Token Buncher: Shielding LLMs from Harmful Reinforcement Learning Fine-Tuning
Weitao Feng 1, Lixu Wang 1, Tianyi Wei 1, Jie Zhang 2, Chongyang Gao 3, Sinong Zhan 1, Peizhuo Lv 1, Wei Dong 1
Published on arXiv
2508.20697
Transfer Learning Attack
OWASP ML Top 10 — ML07
Prompt Injection
OWASP LLM Top 10 — LLM01
Key Finding
TokenBuncher robustly mitigates RL-based harmful fine-tuning across multiple models and RL algorithms while preserving benign task performance and finetunability.
TokenBuncher
Novel technique introduced
As large language models (LLMs) continue to grow in capability, so do the risks of harmful misuse through fine-tuning. While most prior studies assume that attackers rely on supervised fine-tuning (SFT) for such misuse, we systematically demonstrate that reinforcement learning (RL) enables adversaries to more effectively break safety alignment and facilitate more advanced harmful task assistance, under matched computational budgets. To counter this emerging threat, we propose TokenBuncher, the first effective defense specifically targeting RL-based harmful fine-tuning. TokenBuncher suppresses the foundation on which RL relies: model response entropy. By constraining entropy, RL-based fine-tuning can no longer exploit distinct reward signals to drive the model toward harmful behaviors. We realize this defense through entropy-as-reward RL and a Token Noiser mechanism designed to prevent the escalation of harmful capabilities. Extensive experiments across multiple models and RL algorithms show that TokenBuncher robustly mitigates harmful RL fine-tuning while preserving benign task performance and finetunability.

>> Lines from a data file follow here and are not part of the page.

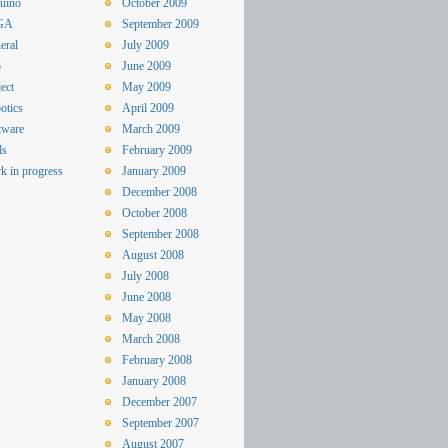
uino
October 2009
GA
September 2009
eral
July 2009
o
June 2009
ect
May 2009
otics
April 2009
tware
March 2009
ls
February 2009
k in progress
January 2009
December 2008
October 2008
September 2008
August 2008
July 2008
June 2008
May 2008
March 2008
February 2008
January 2008
December 2007
September 2007
August 2007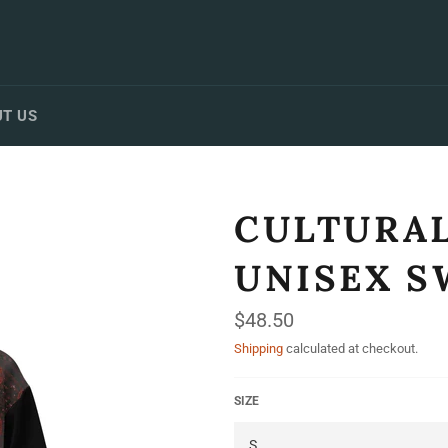
T US
CULTURAL
UNISEX S
Regular
$48.50
price
Shipping
calculated at checkout.
SIZE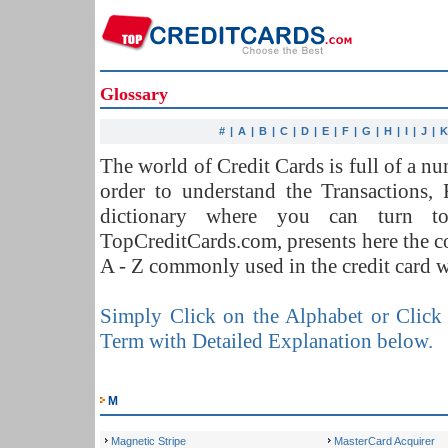
Glossary
#
|
A
|
B
|
C
|
D
|
E
|
F
|
G
|
H
|
I
|
J
|
The world of Credit Cards is full of a 
order to understand the Transactions,
dictionary where you can turn t
TopCreditCards.com, presents here the 
A - Z commonly used in the credit card w
Simply Click on the Alphabet or Click 
Term with Detailed Explanation below.
M
Magnetic Stripe
MasterCard Acquirer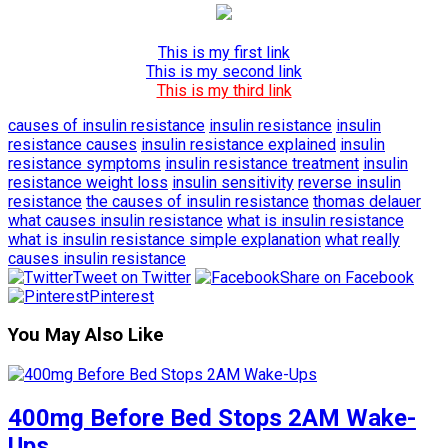
This is my first link
This is my second link
This is my third link
causes of insulin resistance
insulin resistance
insulin
resistance causes
insulin resistance explained
insulin
resistance symptoms
insulin resistance treatment
insulin
resistance weight loss
insulin sensitivity
reverse insulin
resistance
the causes of insulin resistance
thomas delauer
what causes insulin resistance
what is insulin resistance
what is insulin resistance simple explanation
what really
causes insulin resistance
Tweet on Twitter
Share on Facebook
Pinterest
You May Also Like
400mg Before Bed Stops 2AM Wake-
Ups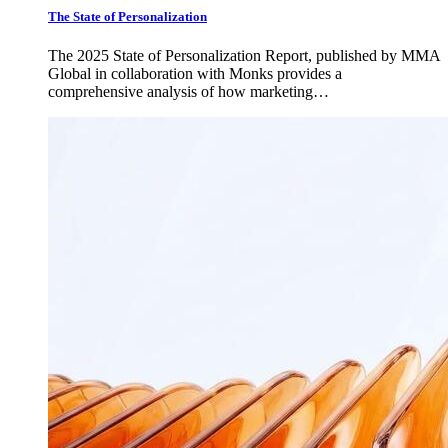
The State of Personalization
The 2025 State of Personalization Report, published by MMA
Global in collaboration with Monks provides a
comprehensive analysis of how marketing…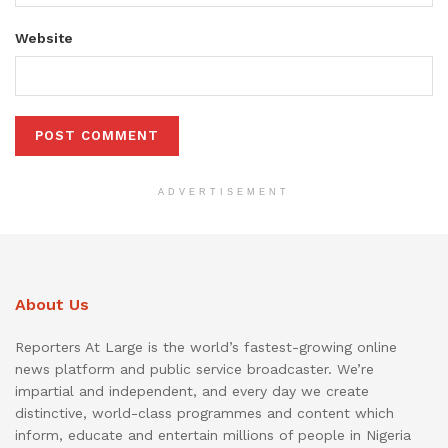
Website
ADVERTISEMENT
About Us
Reporters At Large is the world’s fastest-growing online
news platform and public service broadcaster. We’re
impartial and independent, and every day we create
distinctive, world-class programmes and content which
inform, educate and entertain millions of people in Nigeria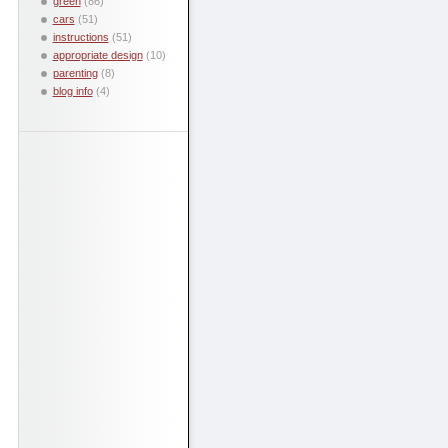
green
(86)
cars
(51)
instructions
(51)
appropriate design
(10)
parenting
(8)
blog info
(4)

Our results highlight that RL-based harmful fine-tuning poses a greater systemic risk than SFT, and that TokenBuncher provides an effective and general defense.
Key Contributions
- Systematic demonstration that RL-based harmful fine-tuning is more effective at breaking safety alignment than SFT under matched compute budgets
- TokenBuncher defense that constrains model response entropy to prevent RL from exploiting distinct reward signals for harmful behavior
- Token Noiser mechanism paired with entropy-as-reward RL to block escalation of harmful capabilities while preserving benign performance
🛡️ Threat Analysis
The threat model is an adversary exploiting RL fine-tuning to break pre-trained safety alignment — directly targets the transfer/fine-tuning process. TokenBuncher is the first defense specifically against RL-based harmful fine-tuning, fitting ML07's 'RLHF/preference manipulation to embed malicious behavior' and 'attacks exploiting the pre-training to fine-tuning gap'.